:: SOURCE ::

- Born: 2 August 1951 Hampstead, London, England
- Died: 3 February 2001 (aged 49) London, England
- Occupation: Historian

= Gerald Suster =

Gerald Suster (2 August 1951 - 3 February 2001) was a British revisionist historian, occult writer, and novelist. He was best known for his biographies of Aleister Crowley (The Legacy of the Beast) and Israel Regardie (Crowley's Apprentice).

==Family life==
Suster was born 2 August 1951 in Hampstead, London, and was educated at Highgate School and Trinity Hall, Cambridge.

Suster's father, Ilya Suster, an entrepreneur in the egg products industry, was born Ilya Shusterovich in Harbin, Manchuria on 17 October 1914, grew up in Hamburg, Germany, and emigrated with his family to the United Kingdom in 1938.

Gerald Suster was married twice, in 1975 to Ann Nash (marriage dissolved) and in 1992 to Michaela Antonina Duncan (1948–2001).

==Occult activities==
While working in California Gerald Suster met Israel Regardie and Gerald Yorke, two of the few remaining occultists who had studied directly under Aleister Crowley. Suster made great progress in A∴A∴, and became a well-known figure in the London occult and pagan scenes. He prefaced every speech & comment with the words: "Do what thou wilt shall be the whole of the Law"; the immediate source of the utterance is the Book of the Law.

:::
:: EXTRACTED ENTRIES ::

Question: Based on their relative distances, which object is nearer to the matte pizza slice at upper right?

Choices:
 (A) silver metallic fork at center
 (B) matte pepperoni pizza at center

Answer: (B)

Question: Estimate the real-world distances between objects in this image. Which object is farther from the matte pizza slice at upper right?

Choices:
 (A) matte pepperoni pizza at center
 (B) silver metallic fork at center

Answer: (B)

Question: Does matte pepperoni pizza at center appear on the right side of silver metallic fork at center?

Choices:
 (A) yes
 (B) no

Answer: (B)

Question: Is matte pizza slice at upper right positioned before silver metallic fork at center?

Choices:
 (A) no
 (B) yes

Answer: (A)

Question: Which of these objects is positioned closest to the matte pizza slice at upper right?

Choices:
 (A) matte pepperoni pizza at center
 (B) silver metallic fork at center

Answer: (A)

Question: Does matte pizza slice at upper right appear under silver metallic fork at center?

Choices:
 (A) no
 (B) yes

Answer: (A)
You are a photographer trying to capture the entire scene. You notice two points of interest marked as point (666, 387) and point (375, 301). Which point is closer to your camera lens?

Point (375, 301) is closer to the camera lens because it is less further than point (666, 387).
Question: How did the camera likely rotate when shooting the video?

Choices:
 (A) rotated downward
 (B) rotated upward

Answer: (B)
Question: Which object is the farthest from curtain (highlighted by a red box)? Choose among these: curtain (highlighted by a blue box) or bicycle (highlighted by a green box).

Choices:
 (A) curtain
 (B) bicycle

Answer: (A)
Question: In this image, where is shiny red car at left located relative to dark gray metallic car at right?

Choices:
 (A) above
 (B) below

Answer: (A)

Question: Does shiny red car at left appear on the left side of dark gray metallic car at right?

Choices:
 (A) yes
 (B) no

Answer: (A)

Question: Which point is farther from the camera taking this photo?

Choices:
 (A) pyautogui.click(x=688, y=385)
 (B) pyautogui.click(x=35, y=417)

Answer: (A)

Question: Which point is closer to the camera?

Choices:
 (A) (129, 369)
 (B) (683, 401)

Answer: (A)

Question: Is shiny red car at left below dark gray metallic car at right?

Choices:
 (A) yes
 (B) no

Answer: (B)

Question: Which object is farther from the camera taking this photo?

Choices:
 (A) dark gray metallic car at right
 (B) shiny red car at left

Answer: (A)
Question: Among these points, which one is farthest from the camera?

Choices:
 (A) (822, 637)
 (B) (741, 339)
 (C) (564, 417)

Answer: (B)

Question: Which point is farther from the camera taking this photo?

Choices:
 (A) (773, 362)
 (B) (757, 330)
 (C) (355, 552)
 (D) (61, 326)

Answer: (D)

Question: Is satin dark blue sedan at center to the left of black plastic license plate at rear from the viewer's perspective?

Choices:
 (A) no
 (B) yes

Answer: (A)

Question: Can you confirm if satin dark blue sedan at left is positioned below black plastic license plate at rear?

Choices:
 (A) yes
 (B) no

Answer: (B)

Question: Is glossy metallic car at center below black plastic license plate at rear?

:::

EXERCISE INSTRUCTIONS
List every person the Gerald Suster article names apart from Suster himself.

WRITTEN REPLY
- Aleister Crowley
- Israel Regardie
- Ilya Suster (born Ilya Shusterovich)
- Ann Nash
- Michaela Antonina Duncan
- Gerald Yorke